## PAGE EXTRACT:
━━━━━━━━━━━━━━━━
TheBlueMatt commented at 8:33 PM on November 2, 2017:

This is somewhat confusing. Maybe call it the scaling factor for runtime to make it clear what it actually means?

martinus commented at 6:55 PM on November 7, 2017:

I've updated the description now too

in src/bench/bench.cpp:49 in 08e77aa51a outdated

  45 | +void benchmark::ConsolePrinter::footer() {}
  46 | +void benchmark::PlotlyPrinter::header()
  47 |  {
  48 | -    benchmarks().insert(std::make_pair(name, func));
  49 | +    std::cout << "<html><head>"
  50 | +              << "<script src=\"https://cdn.plot.ly/plotly-latest.min.js\"></script>"

TheBlueMatt commented at 8:37 PM on November 2, 2017:

Grr, I kinda feel yucky having code that generates a tracking request for people who want to see the output. Is it possible to check plotly in (does it have a compatible license?) or can we just put the graphs in simple cli form and skip the html output?

martinus commented at 6:50 PM on November 7, 2017:

Plotly.js is released under the MIT license: https://github.com/plotly/plotly.js/blob/master/LICENSE, so that should be pretty compatible :) The HTML output is optional, and default output is commandline, so I did not see a problem with that. I've chosen it because the box plots are really nice, especially when using more evaluations this the output make it very visible how the runtime actually fluctuates. That makes comparisons much easier. It would be very hard to reproduce that in the command line.

in src/bench/bench.cpp:17 in d61637bf94 outdated

  16 | -benchmark::BenchRunner::BenchmarkMap &benchmark::BenchRunner::benchmarks() {
  17 | -    static std::map<std::string, benchmark::BenchFunction> benchmarks_map;
  18 | -    return benchmarks_map;
  19 | +void benchmark::ConsolePrinter::header()
  20 | +{
  21 | +    std::cout << "# Benchmark, evals, iterations, total, min, max, median" << std::endl;

TheBlueMatt commented at 8:55 PM on November 6, 2017:

This is wrong for is_list_only - maybe is_list_only mode should also call result() with some other parameter for the mode?

martinus commented at 6:51 PM on November 7, 2017:

fixed in the following commit

in src/bench/bench.h:57 in d61637bf94 outdated

  77 | -    typedef std::function<void(State&)> BenchFunction;
  78 | +    std::chrono::time_point<std::chrono::high_resolution_clock> m_start_time;
  79 |  
  80 | -    class BenchRunner
  81 | +    bool UpdateTimer(std::chrono::time_point<std::chrono::high_resolution_clock> finish_time);
  82 | +    void PrintResults() const;

TheBlueMatt commented at 8:57 PM on November 6, 2017:

This function is neither defined, nor used.
━━━━━━━━━━━━━━━━
## DATASET EXTRACT:
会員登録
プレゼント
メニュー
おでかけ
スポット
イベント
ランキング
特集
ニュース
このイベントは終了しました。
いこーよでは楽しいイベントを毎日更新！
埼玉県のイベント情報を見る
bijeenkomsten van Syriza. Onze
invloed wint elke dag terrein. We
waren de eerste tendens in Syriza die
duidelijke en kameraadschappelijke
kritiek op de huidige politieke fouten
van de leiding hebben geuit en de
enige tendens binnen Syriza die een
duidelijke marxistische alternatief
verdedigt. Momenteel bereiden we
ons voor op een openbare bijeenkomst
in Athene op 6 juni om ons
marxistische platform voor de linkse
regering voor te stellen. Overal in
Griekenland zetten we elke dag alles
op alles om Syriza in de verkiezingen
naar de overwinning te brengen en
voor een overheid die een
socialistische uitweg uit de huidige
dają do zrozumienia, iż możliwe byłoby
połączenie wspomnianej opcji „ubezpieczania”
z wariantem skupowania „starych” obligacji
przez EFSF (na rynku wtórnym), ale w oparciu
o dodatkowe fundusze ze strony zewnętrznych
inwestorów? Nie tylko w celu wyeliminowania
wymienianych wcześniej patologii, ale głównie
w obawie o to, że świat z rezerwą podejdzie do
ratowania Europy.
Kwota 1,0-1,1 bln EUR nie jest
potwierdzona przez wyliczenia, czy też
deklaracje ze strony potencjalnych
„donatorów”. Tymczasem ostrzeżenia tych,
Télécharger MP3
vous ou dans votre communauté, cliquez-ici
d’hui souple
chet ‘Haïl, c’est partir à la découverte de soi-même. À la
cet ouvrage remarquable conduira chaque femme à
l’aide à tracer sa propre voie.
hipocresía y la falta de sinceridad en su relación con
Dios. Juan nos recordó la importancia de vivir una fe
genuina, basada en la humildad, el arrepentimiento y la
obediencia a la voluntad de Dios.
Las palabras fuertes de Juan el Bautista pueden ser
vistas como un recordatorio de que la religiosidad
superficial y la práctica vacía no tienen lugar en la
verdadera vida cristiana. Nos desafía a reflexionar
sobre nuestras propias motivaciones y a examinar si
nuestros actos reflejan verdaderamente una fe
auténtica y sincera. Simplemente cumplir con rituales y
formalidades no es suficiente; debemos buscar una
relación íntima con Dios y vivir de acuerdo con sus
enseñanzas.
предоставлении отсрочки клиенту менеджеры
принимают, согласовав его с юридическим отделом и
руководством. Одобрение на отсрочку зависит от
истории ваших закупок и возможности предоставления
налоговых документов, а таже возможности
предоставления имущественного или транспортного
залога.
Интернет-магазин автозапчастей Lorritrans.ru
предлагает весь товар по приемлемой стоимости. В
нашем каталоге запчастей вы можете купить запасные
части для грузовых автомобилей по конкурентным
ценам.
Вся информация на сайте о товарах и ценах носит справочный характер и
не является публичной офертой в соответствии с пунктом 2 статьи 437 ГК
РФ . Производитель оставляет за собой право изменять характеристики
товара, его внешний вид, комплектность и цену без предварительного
━━━━━━━━━━━━━━━━
## WRITTEN TASK A:
Answer these about the benchmark code review thread:
(i) Under what license is Plotly.js released, according to martinus?
(ii) What is the default output of the benchmark tool?
(iii) What column names does the line added in `ConsolePrinter::header()` print after "# Benchmark"?
## WRITTEN TASK B:
Carry on the benchmark code review thread from the point where it stops.

## EXPECTED OUTPUT A:
(i) The MIT license.
(ii) Command-line output.
(iii) evals, iterations, total, min, max, median

## EXPECTED OUTPUT B:
martinus commented at 6:51 PM on November 7, 2017:

thanks, I've removed it

TheBlueMatt commented at 8:58 PM on November 6, 2017: contributor

Looks awesome, thanks for tackling this!

theuni commented at 10:26 PM on November 7, 2017: member

Concept ACK. The plotly.js issue could be worked around by requiring that a url be supplied when plotting.

It'd be nice if this could be rebased on #11562, as I think that's a simple logical subset of the changes here.

laanwj commented at 3:50 AM on November 8, 2017: member

Concept ACK. Adding HTML as an optional format is neat, please keep CSV support though I need it (but you do so that's great).

NACK on checking plotly (or any JS code) into the repository.

I think it's ok to use this URI by default for the HTML output, but agree that it should be possible to provide your own (e.g. if you've installed it somewhere on your local network, and want to avoid the internet access).

Also agree on rebasing on top of #11562, that one is ready for merge and will go in today.

martinus force-pushed on Nov 8, 2017

martinus commented at 5:48 AM on November 9, 2017: contributor

I've rebased and squashed my changes on top of the current master, and added configurable plotly.js URL. That was the first time I've done a rebase, I hope I've done it correctly! The travis build is green but for some reason it shows as "build is in progress"?

MarcoFalke commented at 3:55 PM on November 9, 2017: member

Don't worry about the travis-yellow. This happens from time to time.

MarcoFalke commented at 3:34 PM on November 10, 2017: member

Needs rebase

martinus force-pushed on Nov 10, 2017

in src/bench/bench.cpp:12 in 6c31a3599a outdated

   7 | @@ -8,98 +8,135 @@
   8 |  #include <assert.h>
   9 |  #include <iostream>
  10 |  #include <iomanip>
  11 | +#include <algorithm>
  12 | +#include <regex>

MarcoFalke commented at 9:09 PM on November 13, 2017:

Don't forget to #include <numeric> for std::accumulate.

martinus commented at 9:24 AM on November 18, 2017:

thanks, updated!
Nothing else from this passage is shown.